Beneath this task are records; print exactly the stretch of them from the line with "berhofpredigers und" through the line with "zwróć na zapisy", both ends included.

═════ Records for the exercise

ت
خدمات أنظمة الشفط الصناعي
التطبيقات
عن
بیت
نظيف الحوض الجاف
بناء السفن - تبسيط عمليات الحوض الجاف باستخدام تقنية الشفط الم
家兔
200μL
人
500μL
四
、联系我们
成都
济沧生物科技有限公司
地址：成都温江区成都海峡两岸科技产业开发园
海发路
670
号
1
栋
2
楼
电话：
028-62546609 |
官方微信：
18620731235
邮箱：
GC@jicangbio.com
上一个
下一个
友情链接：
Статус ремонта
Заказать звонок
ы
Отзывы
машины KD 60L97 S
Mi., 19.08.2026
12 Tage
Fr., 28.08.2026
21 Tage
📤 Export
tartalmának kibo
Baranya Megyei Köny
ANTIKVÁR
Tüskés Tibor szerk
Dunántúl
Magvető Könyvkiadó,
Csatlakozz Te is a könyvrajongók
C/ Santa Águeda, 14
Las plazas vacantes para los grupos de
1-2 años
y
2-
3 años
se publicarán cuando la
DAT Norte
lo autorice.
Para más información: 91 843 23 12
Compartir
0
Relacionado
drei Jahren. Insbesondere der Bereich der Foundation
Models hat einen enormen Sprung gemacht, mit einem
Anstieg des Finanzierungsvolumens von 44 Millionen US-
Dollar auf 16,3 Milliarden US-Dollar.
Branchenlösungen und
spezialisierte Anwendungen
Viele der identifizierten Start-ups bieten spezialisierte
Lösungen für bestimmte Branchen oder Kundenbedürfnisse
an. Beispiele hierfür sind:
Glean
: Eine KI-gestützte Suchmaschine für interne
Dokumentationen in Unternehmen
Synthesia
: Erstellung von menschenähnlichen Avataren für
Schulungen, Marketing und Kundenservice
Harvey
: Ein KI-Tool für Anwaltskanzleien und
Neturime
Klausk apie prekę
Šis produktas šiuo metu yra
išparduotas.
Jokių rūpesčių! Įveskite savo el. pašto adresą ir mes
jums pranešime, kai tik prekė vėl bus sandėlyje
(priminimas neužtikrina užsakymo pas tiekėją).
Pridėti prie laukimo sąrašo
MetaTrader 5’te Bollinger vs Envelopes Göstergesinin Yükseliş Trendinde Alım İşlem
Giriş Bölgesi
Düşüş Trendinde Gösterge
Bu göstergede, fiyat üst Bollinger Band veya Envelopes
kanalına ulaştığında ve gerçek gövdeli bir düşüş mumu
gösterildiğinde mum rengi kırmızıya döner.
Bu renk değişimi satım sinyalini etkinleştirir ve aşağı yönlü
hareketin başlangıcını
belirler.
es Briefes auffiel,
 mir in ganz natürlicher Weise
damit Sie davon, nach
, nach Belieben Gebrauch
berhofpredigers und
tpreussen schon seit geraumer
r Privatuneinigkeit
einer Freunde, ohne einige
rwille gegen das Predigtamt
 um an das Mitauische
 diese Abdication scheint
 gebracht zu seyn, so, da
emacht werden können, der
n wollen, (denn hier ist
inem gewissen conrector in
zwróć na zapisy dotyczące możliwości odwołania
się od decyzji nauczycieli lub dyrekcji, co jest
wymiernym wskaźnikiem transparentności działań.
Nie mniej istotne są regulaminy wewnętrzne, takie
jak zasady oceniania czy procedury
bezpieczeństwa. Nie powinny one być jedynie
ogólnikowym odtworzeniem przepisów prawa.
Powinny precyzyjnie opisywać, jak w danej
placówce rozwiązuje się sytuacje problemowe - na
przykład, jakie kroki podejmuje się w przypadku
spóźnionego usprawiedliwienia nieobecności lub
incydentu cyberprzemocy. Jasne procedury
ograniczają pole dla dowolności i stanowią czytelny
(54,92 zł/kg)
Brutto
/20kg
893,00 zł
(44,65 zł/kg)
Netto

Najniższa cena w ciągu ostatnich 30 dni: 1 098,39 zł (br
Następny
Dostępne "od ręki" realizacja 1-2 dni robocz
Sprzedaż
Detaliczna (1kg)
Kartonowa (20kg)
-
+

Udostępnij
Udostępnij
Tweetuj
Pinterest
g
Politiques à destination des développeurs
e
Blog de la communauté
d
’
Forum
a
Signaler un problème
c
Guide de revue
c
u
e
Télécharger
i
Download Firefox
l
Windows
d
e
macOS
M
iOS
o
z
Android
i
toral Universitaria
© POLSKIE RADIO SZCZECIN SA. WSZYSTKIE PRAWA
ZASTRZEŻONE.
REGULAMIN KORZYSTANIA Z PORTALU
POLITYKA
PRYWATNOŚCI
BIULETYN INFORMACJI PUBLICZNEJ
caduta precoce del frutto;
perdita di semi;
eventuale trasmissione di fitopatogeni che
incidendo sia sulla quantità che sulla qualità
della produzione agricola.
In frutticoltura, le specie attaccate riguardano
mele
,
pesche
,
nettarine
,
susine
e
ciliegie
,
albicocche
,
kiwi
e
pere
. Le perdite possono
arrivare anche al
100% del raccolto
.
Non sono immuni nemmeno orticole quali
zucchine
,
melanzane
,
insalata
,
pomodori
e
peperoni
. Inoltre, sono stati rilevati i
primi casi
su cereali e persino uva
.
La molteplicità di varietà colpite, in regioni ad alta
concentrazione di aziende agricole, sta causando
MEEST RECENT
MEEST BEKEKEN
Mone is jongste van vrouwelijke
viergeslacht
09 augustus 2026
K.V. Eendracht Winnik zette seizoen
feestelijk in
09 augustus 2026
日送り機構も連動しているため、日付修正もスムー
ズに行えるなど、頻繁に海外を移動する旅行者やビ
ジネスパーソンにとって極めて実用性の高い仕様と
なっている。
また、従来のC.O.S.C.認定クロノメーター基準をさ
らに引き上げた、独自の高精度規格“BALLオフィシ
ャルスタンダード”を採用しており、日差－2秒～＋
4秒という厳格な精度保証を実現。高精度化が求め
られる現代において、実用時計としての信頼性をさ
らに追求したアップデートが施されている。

══════════

Response below ->
berhofpredigers und
tpreussen schon seit geraumer
r Privatuneinigkeit
einer Freunde, ohne einige
rwille gegen das Predigtamt
 um an das Mitauische
 diese Abdication scheint
 gebracht zu seyn, so, da
emacht werden können, der
n wollen, (denn hier ist
inem gewissen conrector in
zwróć na zapisy dotyczące możliwości odwołania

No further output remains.